Each event will place quite different demands on the body and it is therefore important to make sure your training is specific to the demands of the races/s you are aiming for.
No doubt, you will have a range of training options to choose from - fast bunch rides on flat terrain, longer bunch rides in the hills, weekly criterium races, mtb epics with your mates etc. It can be very confusing to decipher which of these options are going to be of most benefit for your preparation leading into your goal event.
IDENTIFY THE KEY COMPONENTS OF YOUR EVENT
Before deciding on which training sessions to include in your weekly schedule, I would highly recommend taking the time to thoroughly analyse the event you are training for. Some of the more obvious components to identify include:
- Expected race duration, measured by
time and/or distance.
- Expected intensity, measured by average heart rate and/or norm power.
- Variability of intensity throughout the race. Does the course include lots of short climbs and sections of twisty single track requiring constant changes of intensity, or does the course have longer more sustained sections?
- Are there any major climbs on the course? If so, what are their length, average gradient and how far into the race are such climbs situated?
By making a list of the course characteristics you will be able to determine the expected physiological demands and train accordingly.
Other, less obvious physiological demands will require more detailed data analysis. Training software systems such as Training peaks and Today’s plan have made it far easier to analyse ride data and therefore allow for more scientific training program development. Ideally, it is best if you have data from your own race-pace effort over the course you are preparing for. If not, you may be able to gain access to race files from a fellow competitor.
Across, I have described a couple of the key Graphs that Training Peaks software uses to help identify specific course demands.
Most Training Software programs will generate distribution charts for power, heart rate and cadence. Such charts show how much time you spent riding at certain training intensities and cadence ranges.
The power distribution chart shown below is from a rider’s training session which involved 40min worth of threshold hill climbing. The tallest column (0-20w) basically represents coast time (not pedalling). The next tallest column is within the 240-260w range. This athlete’s Threshold power is 250w, so the graph tell me that the rider did a good job of sticking to threshold power during the 40min of climbing intervals.

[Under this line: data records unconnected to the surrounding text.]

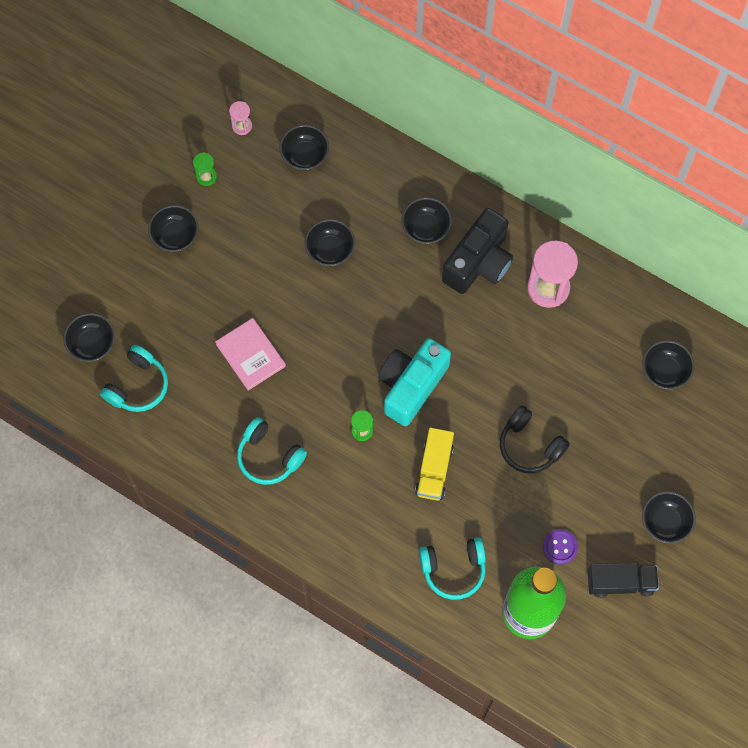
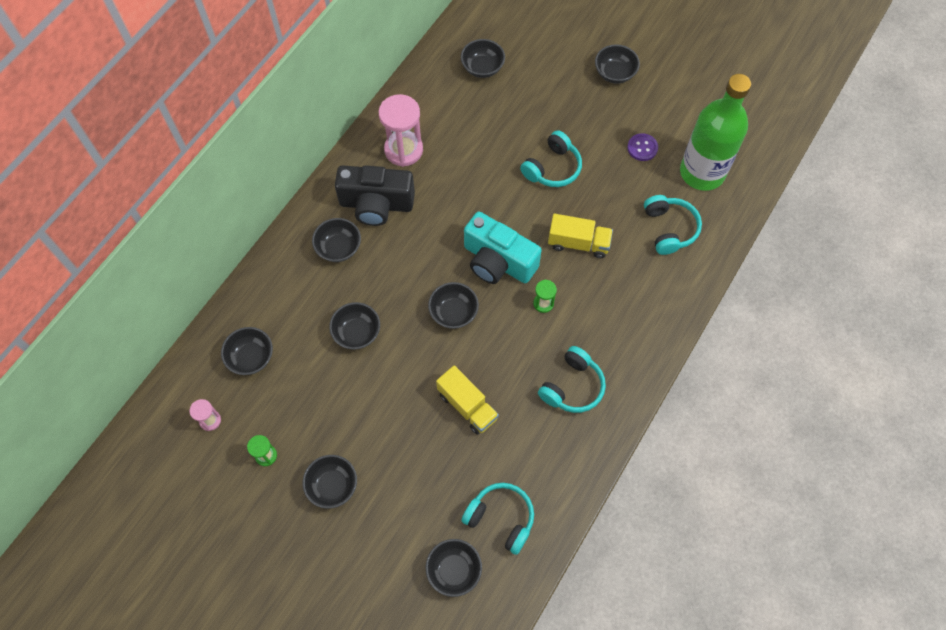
camera: 90 degrees left, 5 degrees down
pink book [215,318,286,391] -> yellow truck [436,365,499,435]
black camera [442,208,513,294] -> black camera turned 150 degrees clockwise [335,165,415,226]
black headphones [500,405,570,473] -> turquoise headphones [520,130,582,187]
black truck [588,563,659,598] -> none
none -> black bowl [428,282,479,329]

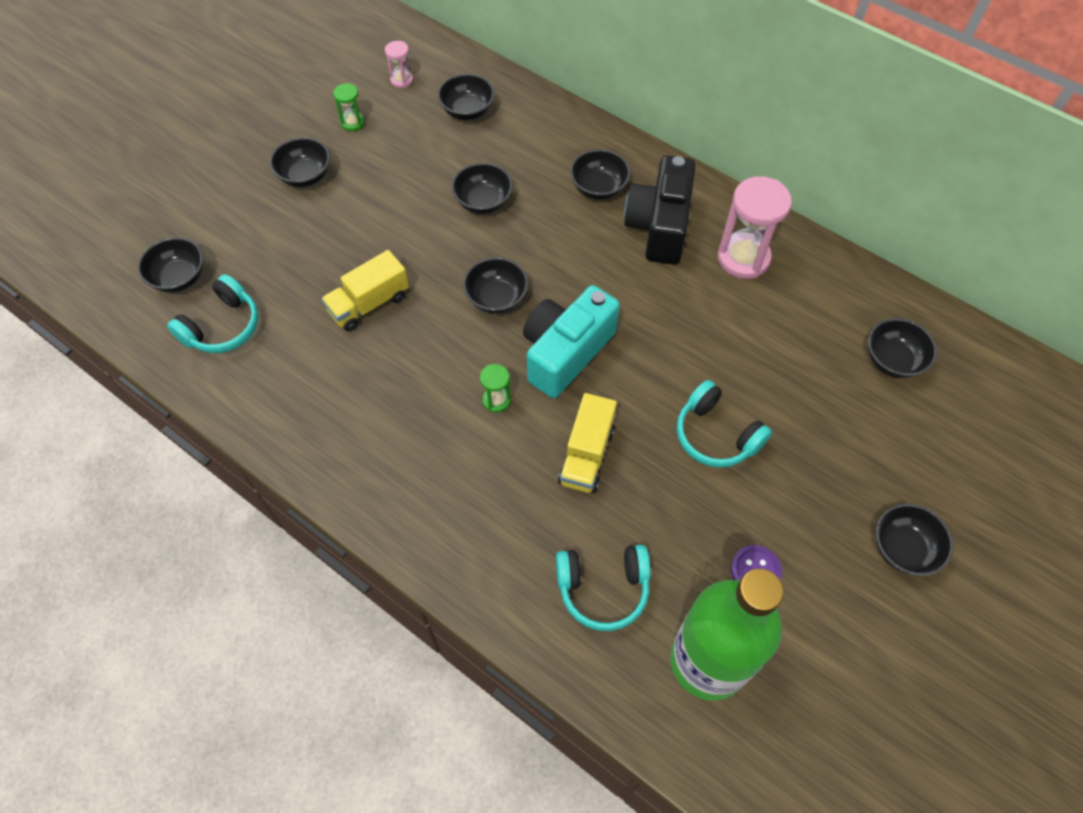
camera: 95 degrees right, 5 degrees down
turquoise headphones [538,346,606,413] -> none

If you are able to pre-ride a race course, or gain access to someone else’s data, this can be very beneficial to calculating the percentages of time you will be required to ride at certain intensity levels and cadence ranges by analysing the distribution charts. Training sessions can then be designed around this information. For example, if the power distribution chart shows that you spent a high proportion of time around threshold, then it makes sense to include threshold-based interval training sessions. If however, the chart shows that you spent fairly equal time in sub-threshold zones through to higher power zones, this is a fair indication that you need to train your anaerobic system more by including shorter, high-powered intervals.